ISBN13 978-975-342-357-1
13X19,5 cm, 217 s.
Yazar Hakkında
İçindekiler
Okuma Parçası
Eleştiriler Görüşler
Bu kitabı arkadaşına tavsiye et
 

Kemal Can, Sunuş, "Sap ile Saman Tehlikeli Ölçüde Yakındır", s. 11-18

Türkiye 1980 ortasından itibaren sert bir çatışma ve bu çatışmadan beslenen kutuplaşma ve gerilimler yaşadı. Bu sosyal atmosferin sonucunda, resmi olarak aksi iddia edilse de birlikte yaşama pratiği önemli yaralar aldı. Çoğu şimdi hatırlanmayan trajediler yaşandı. Gündelik hayatta pek de üzerinde durulmadan söyleniverilen önyargılar, yargılar, bazen espri konusu olan aşağılamalar, "uygun mekanizmalarla" ve "elverişli" zeminde buluştuğunda ciddi şiddet gösterileri olarak karşımıza çıkıverdi. Çıkarları, dertleri bir olabilecek insanlar birbirlerine düşmanlaştı/düşmanlaştırıldı. Kimileri için milliyetçiliklerinin gereği, kimileri için kültürel özgürlük, bazıları için devletin bekası, bazıları içinse siyasetin gereği olarak gerilimle fazla oynandı. Ve öyle görünüyor ki, gerilimle oynama niyeti ve ihtiyacı hâlâ mevcut. Hâlâ bu ülkede, kanun dışı çeteler eliyle adam kaçırmış, öldürmüş kişilerin kahraman olup olmadığı tartışılıyor. Üstelik bu tartışma, "en dokunulmazlar" eliyle yürütülüyor. Hâlâ 2002 Mart'ında Esenler'de olduğu gibi etnik kökenli çatışmalar yaşanıyor. Mikro milliyetçilik virüsü hâlâ bu damarlarda dolaşıyor. Ancak bu çarpık sosyalleşme ve siyasallaşmanın nelere mal olabileceği konusunda tarihin derinliklerinden ve başka coğrafyalardan örnek devşirmeye ihtiyaç yok. Hemen arkamıza ve yanı başımıza döndüğümüzde görebileceğimiz örnekler mevcut.

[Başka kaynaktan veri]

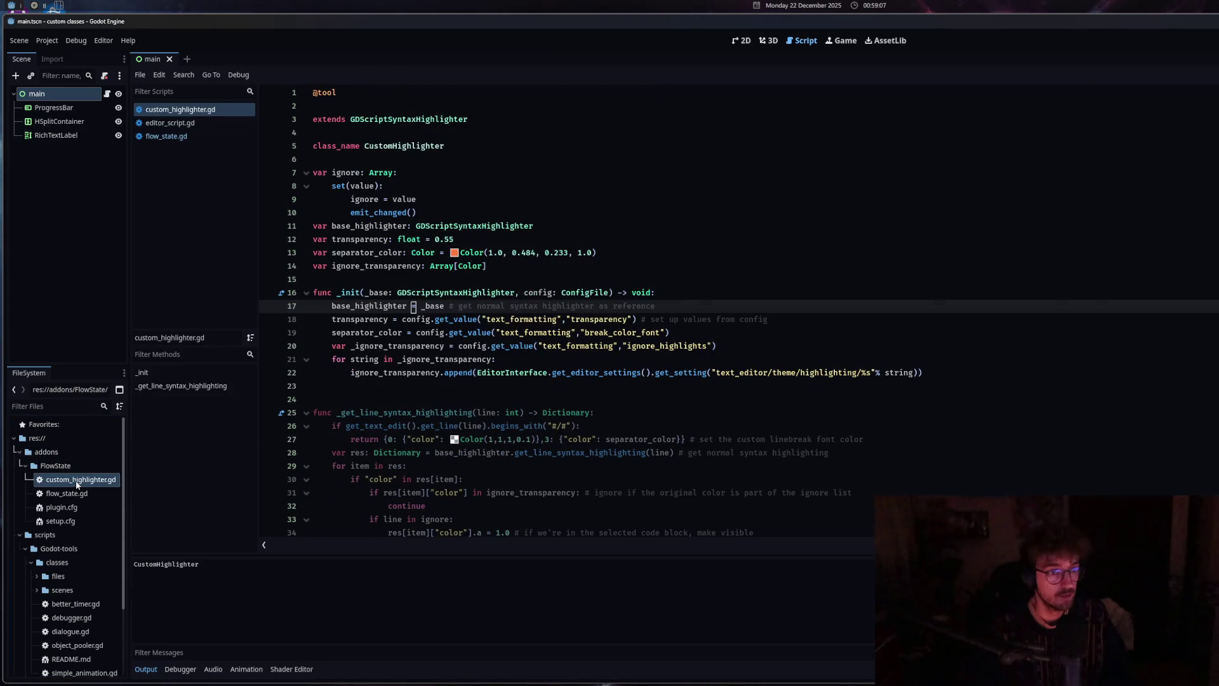
click(173, 138)
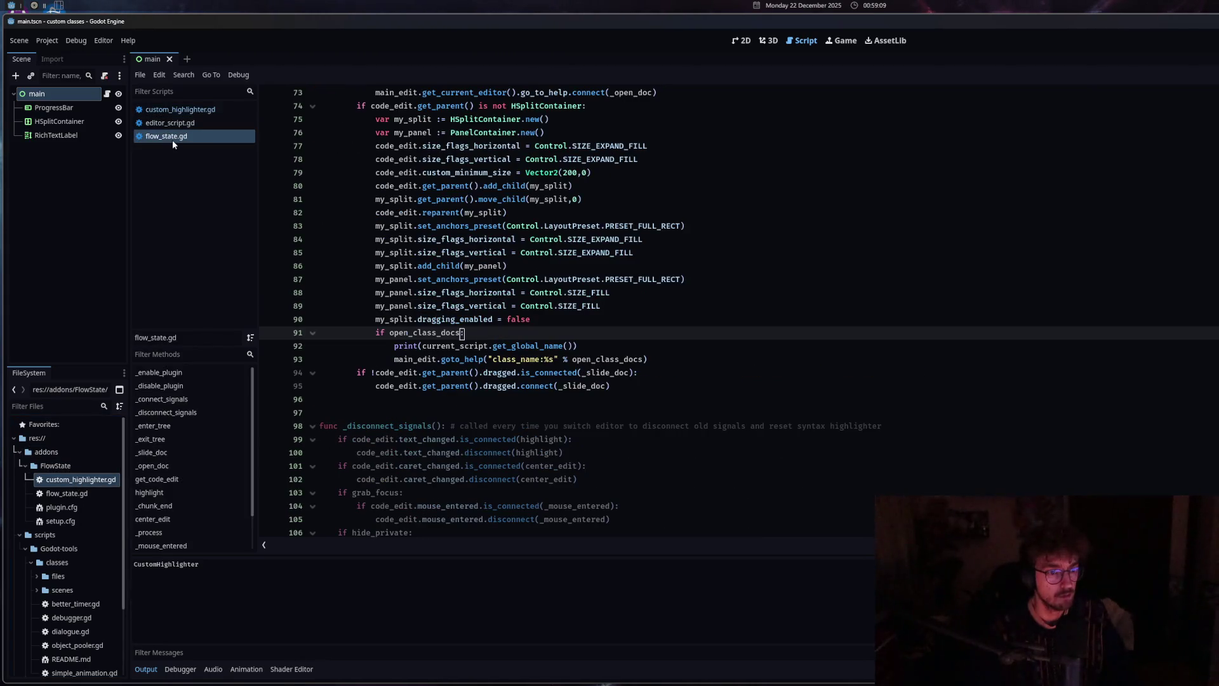
mouse_move(462, 361)
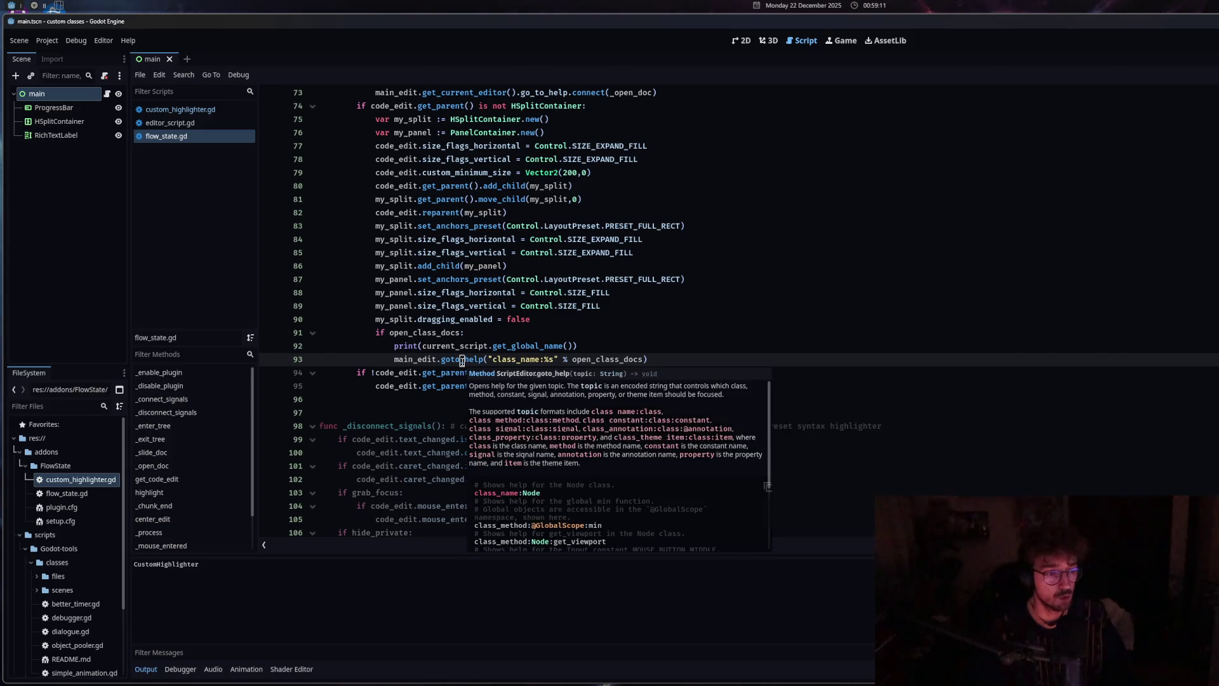
click(188, 109)
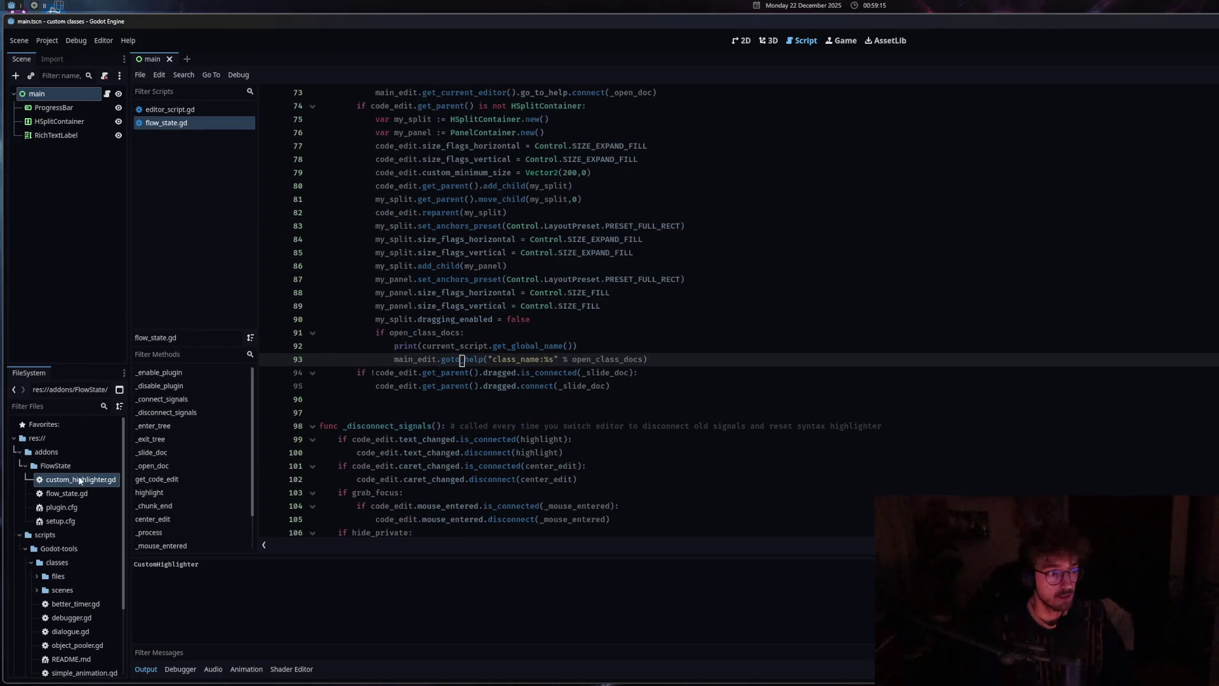
double_click(80, 481)
middle_click(197, 109)
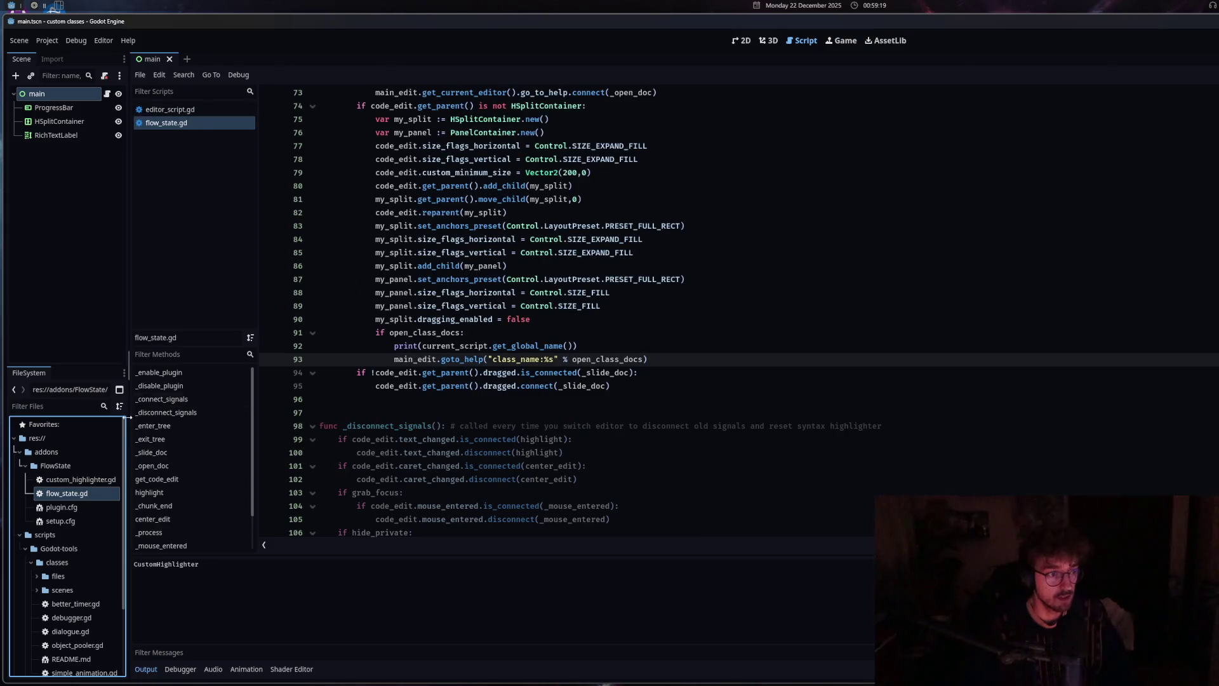
Back in flow_state.gd, restore the deleted global-name condition with undo
click(214, 107)
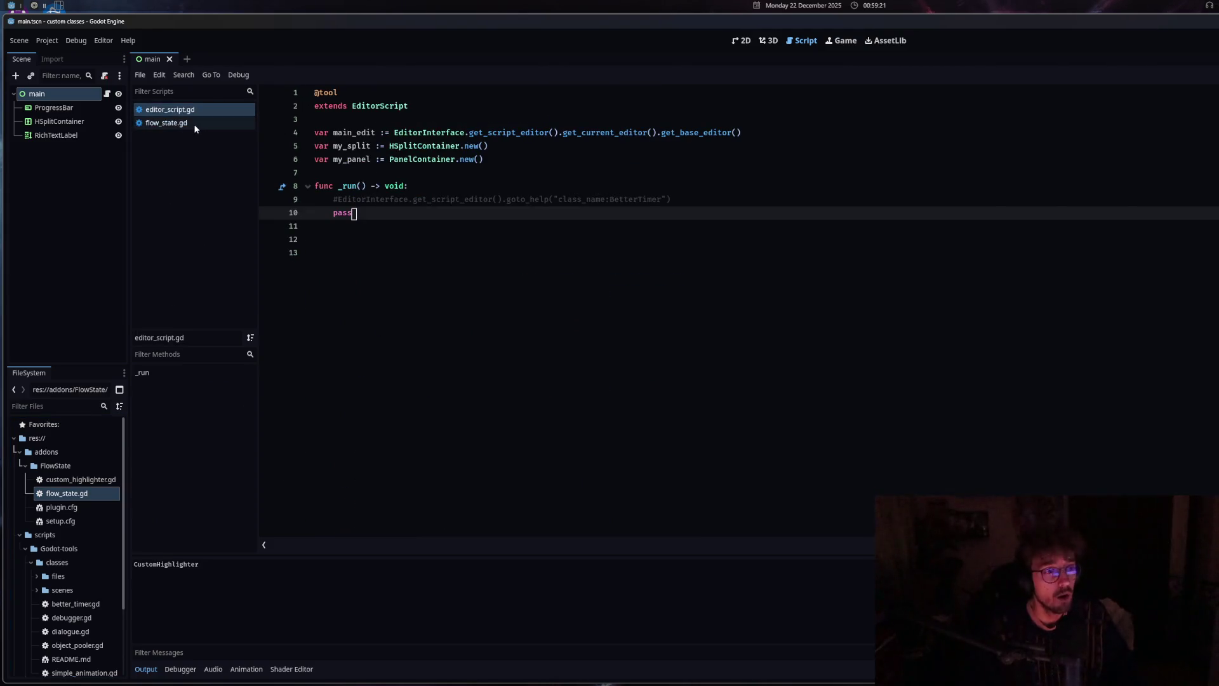
click(193, 124)
key(ctrl+z)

İnsanların kolektif bir kimlik içindeki kalabalıklar halinde harekete geçmelerinde, bu hareketin "ötekileştirilmiş" "düşman" hedeflere yönelmesinde, milliyetçi ideolojinin veya daha önemlisi milliyetçi bilinçaltının belirleyici "örgütleme" yeteneği ve "kendiliğinden" kalkışmalara rehberlik etme becerisi çok yüksektir. Ayrıca, bu toplumsallaşma biçimi, milliyetçiliğin çeşitli toplumsal reaksiyonları kendi kanalında harekete geçirme imkânlarıyla buluşur. Türkiye'de 90'lı yıllarda Kürt meselesi (PKK hareketi) ve onunla bağlantılı politik gelişmeler karşısında "Türk milliyetçiliğinin kabarması" ve farklı tezahürler halinde döneme ana rengini vermiş olması da, bu teorik çıkarımın hayat tarafından doğrulanması olarak ifade edilebilir. Ancak bu durum, onu yaratan-yenileyen, belirleyen-besleyen toplumsal vasattan ve siyasi konjonktürden bağımsız, kaçınılmaz bir doğal afet gibi asla algılanamaz. Böylesi kabarma, hezeyan veya kalkışmaların zeminini oluşturan toplumsal potansiyel kadar, bunu harekete geçiren mekanizma da sorgulanmaya muhtaçtır.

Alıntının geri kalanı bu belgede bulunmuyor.